§ USING THE INFORMATION:
1. In the passage on Bitcoin price forecasts, what price range does Carol Alexander expect Bitcoin to stay within throughout 2026?
2. Quote the passage on Bitcoin price forecasts word for word, from "James Butterfill, head" up to and including "to higher prices.".

§ PASSAGE PROVIDED:
The Price Range Debate
Not all analysts share Bernstein's bullish conviction. Carol Alexander, professor of finance at the University of Sussex, expects Bitcoin to remain in a "high-volatility range" of between $75,000 and $150,000 throughout 2026, "with the centre of gravity around $110,000."
James Butterfill, head of research for CoinShares, strikes a middle ground, expecting Bitcoin to trade between $120,000 and $170,000 in 2026, with "more constructive price action likely occurring in the second half of the year."
The consensus view among institutional analysts has shifted decidedly bullish, but with important caveats about timing and volatility. Few expect a straight line to higher prices.
The Fed Factor
Recent price action has been influenced by Federal Reserve expectations. A mixed December 2025 jobs report compelled crypto traders to rethink how soon the Fed might cut rates. While the data signaled no economic stress, it reduced urgency for near-term easing, triggering rotation that favored equities over rate-sensitive assets like crypto.

§ SOURCE INFORMATION:

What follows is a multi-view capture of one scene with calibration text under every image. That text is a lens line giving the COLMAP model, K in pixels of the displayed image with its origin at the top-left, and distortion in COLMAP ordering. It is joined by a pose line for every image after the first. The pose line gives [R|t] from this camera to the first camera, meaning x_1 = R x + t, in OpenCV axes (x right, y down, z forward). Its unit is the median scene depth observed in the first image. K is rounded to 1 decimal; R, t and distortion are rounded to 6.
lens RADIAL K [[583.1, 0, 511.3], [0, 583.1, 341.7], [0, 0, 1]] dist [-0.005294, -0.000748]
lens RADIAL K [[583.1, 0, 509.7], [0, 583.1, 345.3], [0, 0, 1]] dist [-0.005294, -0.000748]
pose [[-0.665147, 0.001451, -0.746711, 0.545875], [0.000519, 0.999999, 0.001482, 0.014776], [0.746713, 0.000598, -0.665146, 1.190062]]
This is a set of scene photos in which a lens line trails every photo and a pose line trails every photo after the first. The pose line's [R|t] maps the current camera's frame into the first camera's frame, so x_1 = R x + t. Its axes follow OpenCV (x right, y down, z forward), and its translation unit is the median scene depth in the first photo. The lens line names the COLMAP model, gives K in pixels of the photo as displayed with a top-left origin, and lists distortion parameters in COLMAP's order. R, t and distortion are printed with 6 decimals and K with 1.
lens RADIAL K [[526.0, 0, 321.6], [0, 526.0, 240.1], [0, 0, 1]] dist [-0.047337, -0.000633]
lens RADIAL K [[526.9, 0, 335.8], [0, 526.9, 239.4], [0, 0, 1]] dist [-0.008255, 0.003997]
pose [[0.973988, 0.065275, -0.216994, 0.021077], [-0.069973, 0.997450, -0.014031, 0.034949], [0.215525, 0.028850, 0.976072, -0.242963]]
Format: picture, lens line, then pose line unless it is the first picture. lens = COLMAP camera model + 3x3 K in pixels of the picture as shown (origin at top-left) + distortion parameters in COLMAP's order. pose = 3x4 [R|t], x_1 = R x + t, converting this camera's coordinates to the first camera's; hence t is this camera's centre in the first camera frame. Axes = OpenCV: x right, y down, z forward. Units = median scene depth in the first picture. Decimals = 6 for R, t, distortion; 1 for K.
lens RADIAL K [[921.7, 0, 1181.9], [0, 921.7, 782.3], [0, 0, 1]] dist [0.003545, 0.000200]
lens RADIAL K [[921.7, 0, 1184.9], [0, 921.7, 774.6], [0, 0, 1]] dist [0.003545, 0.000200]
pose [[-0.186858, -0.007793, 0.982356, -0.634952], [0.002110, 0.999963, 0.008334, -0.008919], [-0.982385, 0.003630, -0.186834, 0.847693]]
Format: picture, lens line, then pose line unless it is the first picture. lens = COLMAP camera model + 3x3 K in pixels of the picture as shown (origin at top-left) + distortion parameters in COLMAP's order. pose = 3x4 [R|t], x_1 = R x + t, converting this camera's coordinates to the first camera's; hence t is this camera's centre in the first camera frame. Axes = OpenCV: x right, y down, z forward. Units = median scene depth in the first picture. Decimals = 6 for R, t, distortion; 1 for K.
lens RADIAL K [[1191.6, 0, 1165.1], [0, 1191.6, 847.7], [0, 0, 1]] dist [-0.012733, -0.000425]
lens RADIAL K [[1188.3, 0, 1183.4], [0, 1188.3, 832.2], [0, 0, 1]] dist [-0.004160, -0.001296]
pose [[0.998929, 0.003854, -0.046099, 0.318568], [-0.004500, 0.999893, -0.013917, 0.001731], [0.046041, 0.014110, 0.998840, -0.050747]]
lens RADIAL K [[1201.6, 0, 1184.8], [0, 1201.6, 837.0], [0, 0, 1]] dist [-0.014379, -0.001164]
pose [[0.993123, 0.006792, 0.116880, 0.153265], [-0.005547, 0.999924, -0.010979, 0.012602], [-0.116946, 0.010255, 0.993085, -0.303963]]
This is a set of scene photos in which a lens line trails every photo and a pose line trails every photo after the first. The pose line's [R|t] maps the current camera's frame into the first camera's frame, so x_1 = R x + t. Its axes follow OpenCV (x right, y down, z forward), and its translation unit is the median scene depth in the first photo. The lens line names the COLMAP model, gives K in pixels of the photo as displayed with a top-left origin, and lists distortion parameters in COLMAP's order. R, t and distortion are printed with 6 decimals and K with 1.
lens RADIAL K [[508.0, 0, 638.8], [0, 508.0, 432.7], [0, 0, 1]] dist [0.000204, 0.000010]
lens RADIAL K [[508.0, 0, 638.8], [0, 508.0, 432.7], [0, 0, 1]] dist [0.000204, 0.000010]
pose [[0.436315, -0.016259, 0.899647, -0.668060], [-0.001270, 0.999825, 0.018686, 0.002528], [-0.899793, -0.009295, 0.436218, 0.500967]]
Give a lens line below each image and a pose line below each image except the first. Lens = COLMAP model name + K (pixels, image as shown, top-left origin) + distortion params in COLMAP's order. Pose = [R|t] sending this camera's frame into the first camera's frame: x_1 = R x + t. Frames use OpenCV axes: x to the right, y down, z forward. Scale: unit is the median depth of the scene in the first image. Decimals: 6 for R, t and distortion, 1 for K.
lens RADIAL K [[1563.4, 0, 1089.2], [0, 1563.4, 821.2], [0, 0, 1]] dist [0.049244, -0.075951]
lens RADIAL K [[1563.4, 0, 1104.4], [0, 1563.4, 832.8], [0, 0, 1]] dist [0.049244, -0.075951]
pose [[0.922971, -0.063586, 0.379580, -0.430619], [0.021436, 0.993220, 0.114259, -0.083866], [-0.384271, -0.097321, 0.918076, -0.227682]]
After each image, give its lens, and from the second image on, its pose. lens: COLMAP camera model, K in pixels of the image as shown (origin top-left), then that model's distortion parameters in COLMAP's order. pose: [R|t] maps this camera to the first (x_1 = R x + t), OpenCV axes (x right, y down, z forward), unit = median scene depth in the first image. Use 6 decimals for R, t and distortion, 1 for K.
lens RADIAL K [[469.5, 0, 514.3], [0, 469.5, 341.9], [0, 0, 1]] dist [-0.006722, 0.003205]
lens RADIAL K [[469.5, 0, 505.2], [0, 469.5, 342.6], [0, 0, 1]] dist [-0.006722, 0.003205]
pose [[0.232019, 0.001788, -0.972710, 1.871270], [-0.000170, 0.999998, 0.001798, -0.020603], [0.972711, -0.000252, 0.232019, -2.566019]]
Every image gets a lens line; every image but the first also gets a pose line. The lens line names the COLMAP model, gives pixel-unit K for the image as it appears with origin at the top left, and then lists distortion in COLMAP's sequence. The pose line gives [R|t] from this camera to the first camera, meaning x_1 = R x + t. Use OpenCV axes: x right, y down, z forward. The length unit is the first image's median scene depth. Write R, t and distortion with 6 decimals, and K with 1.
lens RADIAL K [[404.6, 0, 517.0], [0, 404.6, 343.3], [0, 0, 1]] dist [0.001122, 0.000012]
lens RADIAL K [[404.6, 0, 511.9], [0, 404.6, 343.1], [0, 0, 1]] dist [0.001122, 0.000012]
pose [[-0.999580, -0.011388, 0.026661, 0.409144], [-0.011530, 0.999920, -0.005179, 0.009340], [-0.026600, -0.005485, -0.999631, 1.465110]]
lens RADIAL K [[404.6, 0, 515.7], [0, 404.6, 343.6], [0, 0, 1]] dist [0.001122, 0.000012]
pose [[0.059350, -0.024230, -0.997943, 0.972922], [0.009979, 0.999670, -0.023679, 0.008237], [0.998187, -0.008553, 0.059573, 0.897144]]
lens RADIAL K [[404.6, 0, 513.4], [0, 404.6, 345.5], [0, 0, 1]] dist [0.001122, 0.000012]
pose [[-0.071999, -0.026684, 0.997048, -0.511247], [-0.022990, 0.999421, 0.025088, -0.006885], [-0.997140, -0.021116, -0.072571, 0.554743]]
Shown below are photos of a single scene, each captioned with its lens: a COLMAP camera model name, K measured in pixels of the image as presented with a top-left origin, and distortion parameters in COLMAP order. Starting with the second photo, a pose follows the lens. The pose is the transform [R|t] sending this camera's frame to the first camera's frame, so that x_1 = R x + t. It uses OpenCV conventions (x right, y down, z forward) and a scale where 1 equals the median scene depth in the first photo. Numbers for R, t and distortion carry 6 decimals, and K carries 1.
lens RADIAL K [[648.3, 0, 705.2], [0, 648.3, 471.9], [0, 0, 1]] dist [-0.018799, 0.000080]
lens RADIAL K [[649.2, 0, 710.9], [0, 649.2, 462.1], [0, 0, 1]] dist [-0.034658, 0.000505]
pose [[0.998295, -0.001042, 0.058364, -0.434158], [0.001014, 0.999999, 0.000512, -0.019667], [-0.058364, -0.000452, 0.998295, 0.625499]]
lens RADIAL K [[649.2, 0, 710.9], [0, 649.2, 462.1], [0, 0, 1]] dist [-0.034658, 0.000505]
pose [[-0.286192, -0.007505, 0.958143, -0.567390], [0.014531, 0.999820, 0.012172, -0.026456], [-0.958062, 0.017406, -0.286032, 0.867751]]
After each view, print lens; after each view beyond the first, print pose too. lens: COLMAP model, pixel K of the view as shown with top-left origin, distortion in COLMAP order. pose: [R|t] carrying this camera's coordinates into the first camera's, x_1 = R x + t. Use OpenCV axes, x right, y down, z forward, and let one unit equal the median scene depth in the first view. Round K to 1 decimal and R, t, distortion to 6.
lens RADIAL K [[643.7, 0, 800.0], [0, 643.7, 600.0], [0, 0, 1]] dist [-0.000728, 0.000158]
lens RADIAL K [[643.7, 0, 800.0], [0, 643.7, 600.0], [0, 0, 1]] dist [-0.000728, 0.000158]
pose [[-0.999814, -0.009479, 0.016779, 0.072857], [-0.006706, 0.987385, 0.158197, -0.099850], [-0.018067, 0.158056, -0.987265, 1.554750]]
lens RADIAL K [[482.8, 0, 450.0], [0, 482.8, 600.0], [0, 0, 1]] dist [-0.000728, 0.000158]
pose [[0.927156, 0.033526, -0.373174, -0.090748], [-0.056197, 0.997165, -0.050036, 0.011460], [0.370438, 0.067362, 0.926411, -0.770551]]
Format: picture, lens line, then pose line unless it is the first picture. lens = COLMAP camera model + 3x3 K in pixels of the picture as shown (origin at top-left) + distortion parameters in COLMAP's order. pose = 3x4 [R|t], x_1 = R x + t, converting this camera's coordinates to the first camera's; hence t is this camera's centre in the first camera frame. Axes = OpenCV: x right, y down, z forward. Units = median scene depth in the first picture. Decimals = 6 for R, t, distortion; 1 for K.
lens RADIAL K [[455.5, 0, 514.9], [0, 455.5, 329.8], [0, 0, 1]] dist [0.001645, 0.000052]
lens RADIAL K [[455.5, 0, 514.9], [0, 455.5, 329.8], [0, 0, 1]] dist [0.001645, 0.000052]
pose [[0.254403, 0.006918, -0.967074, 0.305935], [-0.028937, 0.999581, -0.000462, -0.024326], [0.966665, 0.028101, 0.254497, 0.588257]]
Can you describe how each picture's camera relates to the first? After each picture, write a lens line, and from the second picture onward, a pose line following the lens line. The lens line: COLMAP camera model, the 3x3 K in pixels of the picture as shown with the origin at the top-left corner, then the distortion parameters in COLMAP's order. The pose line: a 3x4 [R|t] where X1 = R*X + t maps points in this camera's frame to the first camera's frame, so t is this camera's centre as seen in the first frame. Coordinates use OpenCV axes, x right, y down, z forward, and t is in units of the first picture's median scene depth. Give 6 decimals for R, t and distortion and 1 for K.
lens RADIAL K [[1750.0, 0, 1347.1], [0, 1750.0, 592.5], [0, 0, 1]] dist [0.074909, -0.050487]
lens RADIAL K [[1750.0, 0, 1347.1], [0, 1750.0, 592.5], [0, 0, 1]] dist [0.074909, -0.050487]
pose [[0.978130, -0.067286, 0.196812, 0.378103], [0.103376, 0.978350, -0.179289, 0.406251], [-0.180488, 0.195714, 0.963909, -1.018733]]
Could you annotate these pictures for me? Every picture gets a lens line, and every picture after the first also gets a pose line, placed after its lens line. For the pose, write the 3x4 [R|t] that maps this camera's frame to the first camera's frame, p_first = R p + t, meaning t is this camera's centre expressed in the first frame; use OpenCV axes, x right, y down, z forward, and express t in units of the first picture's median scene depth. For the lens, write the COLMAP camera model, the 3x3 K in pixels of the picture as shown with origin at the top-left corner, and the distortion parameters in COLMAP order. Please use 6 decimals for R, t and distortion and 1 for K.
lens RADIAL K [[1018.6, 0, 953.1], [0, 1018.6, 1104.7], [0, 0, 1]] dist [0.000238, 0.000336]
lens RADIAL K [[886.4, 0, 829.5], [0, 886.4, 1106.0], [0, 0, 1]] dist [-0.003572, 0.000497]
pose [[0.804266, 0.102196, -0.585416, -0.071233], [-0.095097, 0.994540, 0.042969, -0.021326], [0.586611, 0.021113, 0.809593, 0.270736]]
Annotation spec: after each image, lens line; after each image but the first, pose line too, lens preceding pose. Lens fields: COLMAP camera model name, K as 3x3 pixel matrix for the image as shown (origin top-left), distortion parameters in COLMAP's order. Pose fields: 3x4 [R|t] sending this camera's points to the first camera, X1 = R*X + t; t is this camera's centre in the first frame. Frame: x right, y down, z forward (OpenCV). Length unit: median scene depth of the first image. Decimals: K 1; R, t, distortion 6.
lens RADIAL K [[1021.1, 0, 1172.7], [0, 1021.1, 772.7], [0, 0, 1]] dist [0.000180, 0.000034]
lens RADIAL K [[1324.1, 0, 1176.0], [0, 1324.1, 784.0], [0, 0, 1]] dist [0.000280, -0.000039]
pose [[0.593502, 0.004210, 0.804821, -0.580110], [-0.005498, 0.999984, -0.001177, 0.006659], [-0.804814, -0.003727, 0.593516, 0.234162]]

§ RESPONSES PER TASK:
1. Between $75,000 and $150,000.

2.
James Butterfill, head of research for CoinShares, strikes a middle ground, expecting Bitcoin to trade between $120,000 and $170,000 in 2026, with "more constructive price action likely occurring in the second half of the year."
The consensus view among institutional analysts has shifted decidedly bullish, but with important caveats about timing and volatility. Few expect a straight line to higher prices.